• WORK TASK: Copy the following data word for word. Begin with the line that contains "Rady Osiedla" and continue through the line that contains "Twoim urządzeniu, w celu realizacji pełnej", including both of those lines.

Saved entries
|---|
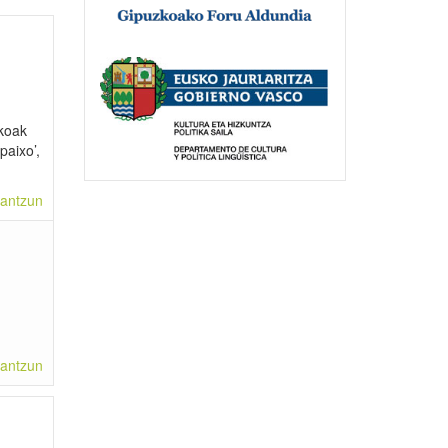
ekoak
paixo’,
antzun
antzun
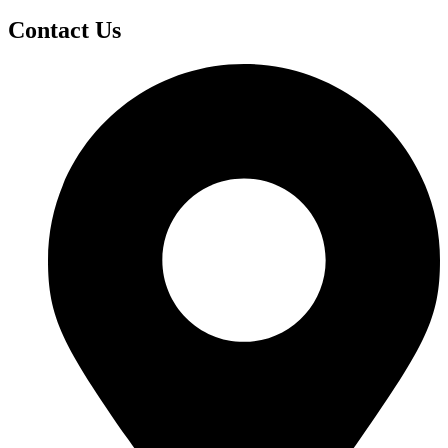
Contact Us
|---|
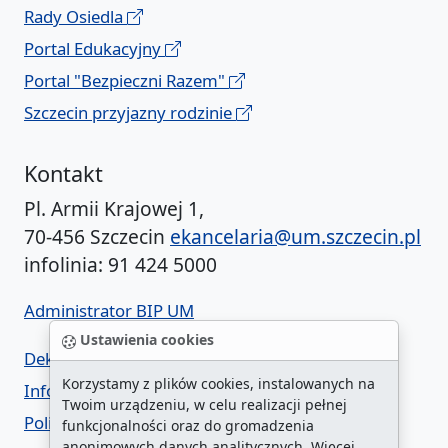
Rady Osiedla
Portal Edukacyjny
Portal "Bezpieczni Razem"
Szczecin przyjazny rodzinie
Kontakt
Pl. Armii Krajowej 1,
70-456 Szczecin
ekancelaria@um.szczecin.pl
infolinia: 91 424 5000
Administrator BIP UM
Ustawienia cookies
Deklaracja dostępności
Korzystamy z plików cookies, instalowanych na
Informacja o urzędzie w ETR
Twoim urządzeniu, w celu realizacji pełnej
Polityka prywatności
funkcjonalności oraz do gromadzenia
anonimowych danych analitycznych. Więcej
|---|
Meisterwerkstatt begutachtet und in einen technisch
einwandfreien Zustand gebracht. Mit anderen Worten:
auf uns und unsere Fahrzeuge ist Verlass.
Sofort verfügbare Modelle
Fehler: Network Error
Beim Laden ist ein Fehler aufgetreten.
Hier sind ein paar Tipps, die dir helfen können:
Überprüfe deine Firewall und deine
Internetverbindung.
|---|
• RESPONSE:
Rady Osiedla
Portal Edukacyjny
Portal "Bezpieczni Razem"
Szczecin przyjazny rodzinie
Kontakt
Pl. Armii Krajowej 1,
70-456 Szczecin
ekancelaria@um.szczecin.pl
infolinia: 91 424 5000
Administrator BIP UM
Ustawienia cookies
Deklaracja dostępności
Korzystamy z plików cookies, instalowanych na
Informacja o urzędzie w ETR
Twoim urządzeniu, w celu realizacji pełnej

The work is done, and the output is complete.